Design and conduct of an ethical yet informative study in this special population can be challenging. Capturing changes in PK during pregnancy may be complicated due to practical difficulties such as limited recruitment of subjects, limited numbers of feasible blood samples or sampling occasions. When designing and analyzing a clinical study, ideally pregnancy should not be treated as a dichotomous covariate, since changes in physiological parameters and PK are continuous. Moreover, the combination of small sample sizes and large inter- and intra-patient variability in PK parameters may further complicate the detection of significant changes in PK parameters during pregnancy.
As illustrated in the case examples covered during the ACoP session, pharmacometric approaches such as optimal design [56
] or simulation studies may be used to support design of informative studies in this vulnerable population in various ways. These include sparse sampling designs, leveraging of physiological data to quantify anticipated changes in PK, conducting the trial in silico
before its execution in vivo
, and the overall evaluation of potential study designs for their likelihood of quantifying the (changes in) PK parameters of interest. All these approaches generate information or hypotheses that can be rigorously tested as data become available from controlled experiments. As clinical studies have been performed, these data may also be used to evaluate or validate the performance of developed models and further improve these models based on observed data.
Relevant methods available for analyzing PK studies were briefly discussed, each with their own benefits and drawbacks. It is important to consider carefully an appropriate method, or combination of methods, specific to the question to be answered. Semi-physiological approaches may sometimes be considered, offering benefits of both PPK and PBPK methods. Further advances in PBPK models are expected to be useful in further exploration of both maternal and fetal exposure in silico. Increased understanding of maternal-fetal transport processes and gestationally-induced changes in drug metabolism and transport would be especially helpful in improving the utility of PBPK models.
Optimizing drug treatment in (pregnant) patients is related ultimately to observed variability within and between patients, both in PK and PD. Such variations are the sum of the interplay between difference in physiological changes during pregnancy and other causes such as differences in metabolism (e.g. pharmacogenetic variation), patient compliance or obesity. The multitude of factors influencing PK and PD complicates the assessment of changes in the pharmacology of drugs during pregnancy.

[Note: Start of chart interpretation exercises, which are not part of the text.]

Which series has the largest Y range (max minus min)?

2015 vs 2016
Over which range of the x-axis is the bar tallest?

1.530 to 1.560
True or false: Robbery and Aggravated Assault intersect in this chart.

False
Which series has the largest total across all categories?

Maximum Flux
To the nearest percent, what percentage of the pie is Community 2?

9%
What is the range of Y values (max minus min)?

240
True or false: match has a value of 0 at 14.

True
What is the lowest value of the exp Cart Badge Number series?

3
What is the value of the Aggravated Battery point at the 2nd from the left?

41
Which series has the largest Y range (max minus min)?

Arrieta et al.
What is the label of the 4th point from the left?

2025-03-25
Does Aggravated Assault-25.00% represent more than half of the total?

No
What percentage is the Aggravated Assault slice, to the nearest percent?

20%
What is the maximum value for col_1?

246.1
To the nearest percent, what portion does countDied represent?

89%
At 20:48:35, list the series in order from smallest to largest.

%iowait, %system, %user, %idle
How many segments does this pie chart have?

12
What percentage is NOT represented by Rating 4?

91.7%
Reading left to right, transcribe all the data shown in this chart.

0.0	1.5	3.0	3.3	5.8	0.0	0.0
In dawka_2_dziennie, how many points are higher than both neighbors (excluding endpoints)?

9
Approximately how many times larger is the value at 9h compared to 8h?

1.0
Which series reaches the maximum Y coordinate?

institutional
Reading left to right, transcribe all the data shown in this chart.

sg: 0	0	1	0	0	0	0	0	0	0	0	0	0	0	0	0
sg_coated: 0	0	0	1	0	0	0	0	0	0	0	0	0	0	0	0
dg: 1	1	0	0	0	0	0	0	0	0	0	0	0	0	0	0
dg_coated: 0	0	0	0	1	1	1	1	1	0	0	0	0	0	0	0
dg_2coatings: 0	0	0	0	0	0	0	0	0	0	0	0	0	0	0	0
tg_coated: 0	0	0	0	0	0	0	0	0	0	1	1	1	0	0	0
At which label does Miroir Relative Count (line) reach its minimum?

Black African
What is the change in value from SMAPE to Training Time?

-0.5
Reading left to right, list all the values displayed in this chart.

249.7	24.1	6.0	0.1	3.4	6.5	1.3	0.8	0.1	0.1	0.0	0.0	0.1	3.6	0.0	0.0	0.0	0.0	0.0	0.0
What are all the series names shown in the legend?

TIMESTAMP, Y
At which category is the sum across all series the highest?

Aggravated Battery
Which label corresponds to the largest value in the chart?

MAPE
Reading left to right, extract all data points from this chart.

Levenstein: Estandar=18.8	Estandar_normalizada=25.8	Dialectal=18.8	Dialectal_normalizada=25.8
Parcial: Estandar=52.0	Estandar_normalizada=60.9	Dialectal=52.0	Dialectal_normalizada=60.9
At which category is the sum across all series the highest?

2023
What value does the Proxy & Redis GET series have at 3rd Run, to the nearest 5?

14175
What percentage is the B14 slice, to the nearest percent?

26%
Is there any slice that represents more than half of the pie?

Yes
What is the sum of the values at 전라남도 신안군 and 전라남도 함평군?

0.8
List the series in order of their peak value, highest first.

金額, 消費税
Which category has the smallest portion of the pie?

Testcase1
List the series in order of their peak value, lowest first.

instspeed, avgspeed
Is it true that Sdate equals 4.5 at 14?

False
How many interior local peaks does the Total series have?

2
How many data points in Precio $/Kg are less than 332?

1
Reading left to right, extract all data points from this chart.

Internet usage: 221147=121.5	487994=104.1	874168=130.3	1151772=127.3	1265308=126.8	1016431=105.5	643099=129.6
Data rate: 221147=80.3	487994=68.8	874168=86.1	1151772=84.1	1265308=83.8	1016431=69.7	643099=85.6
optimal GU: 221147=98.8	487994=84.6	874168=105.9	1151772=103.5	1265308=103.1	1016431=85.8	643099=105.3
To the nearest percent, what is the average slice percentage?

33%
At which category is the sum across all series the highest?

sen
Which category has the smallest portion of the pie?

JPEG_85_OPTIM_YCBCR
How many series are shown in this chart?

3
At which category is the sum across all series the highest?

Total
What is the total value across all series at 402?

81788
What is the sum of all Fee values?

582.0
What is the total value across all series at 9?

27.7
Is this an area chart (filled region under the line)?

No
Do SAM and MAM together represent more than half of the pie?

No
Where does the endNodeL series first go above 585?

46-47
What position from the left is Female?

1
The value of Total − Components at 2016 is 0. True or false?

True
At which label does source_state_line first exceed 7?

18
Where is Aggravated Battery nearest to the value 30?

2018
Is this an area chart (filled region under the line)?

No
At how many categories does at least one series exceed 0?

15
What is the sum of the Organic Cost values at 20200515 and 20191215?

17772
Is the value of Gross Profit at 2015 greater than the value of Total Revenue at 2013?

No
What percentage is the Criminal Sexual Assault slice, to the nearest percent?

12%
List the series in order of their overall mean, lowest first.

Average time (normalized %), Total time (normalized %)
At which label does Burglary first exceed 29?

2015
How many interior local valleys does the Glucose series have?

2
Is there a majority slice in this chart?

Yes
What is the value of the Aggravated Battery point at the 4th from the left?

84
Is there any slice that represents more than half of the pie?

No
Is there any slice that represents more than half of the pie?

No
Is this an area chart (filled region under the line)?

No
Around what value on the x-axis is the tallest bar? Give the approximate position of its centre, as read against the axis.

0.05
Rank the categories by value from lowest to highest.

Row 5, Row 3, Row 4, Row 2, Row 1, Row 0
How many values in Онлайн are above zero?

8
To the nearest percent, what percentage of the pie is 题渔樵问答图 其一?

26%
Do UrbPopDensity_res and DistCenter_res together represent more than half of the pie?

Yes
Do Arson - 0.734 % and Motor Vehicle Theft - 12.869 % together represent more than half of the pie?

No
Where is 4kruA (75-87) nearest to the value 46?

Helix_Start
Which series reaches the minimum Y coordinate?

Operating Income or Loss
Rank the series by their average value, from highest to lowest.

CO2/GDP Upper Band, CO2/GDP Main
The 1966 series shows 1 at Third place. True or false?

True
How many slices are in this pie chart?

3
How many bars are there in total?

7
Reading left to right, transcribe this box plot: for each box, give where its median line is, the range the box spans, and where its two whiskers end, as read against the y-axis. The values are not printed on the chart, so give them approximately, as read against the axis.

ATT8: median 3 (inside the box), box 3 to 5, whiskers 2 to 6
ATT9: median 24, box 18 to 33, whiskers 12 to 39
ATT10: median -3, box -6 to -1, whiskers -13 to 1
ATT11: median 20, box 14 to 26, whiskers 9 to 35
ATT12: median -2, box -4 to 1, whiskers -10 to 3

The session and this review focused on changes in PK in the pregnant women. Post partum changes in maternal PK were not specifically discussed, but should ideally also be investigated in any clinical study aiming to investigate changes in PK during pregnancy, as it is not expected that PK will change back to the non-pregnant baseline instantaneously. Another subject which was discussed in this review was assessment of fetal exposure through the placenta and drug exposure through breast milk. However, as indicated, PBPK methods would be expected to be the most appropriate methodology to provide quantitative predictions for these events.
We discussed the specific challenges related to the design, conduct and analysis of clinical studies in pregnant women, underlining the unmet need for pharmacometric analysis approaches and examples of impact to date. There have been significant developments in pharmacometric models over the past three decades, as well as increased understanding of the profound physiological changes which occur during pregnancy. The pharmacometric approaches discussed allow design and analysis of more informative studies. However, effective application of pharmacometric methods is dependent on interdisciplinary expertise and collaboration, in order ultimately to support the improvement in care for pregnant women and their offspring.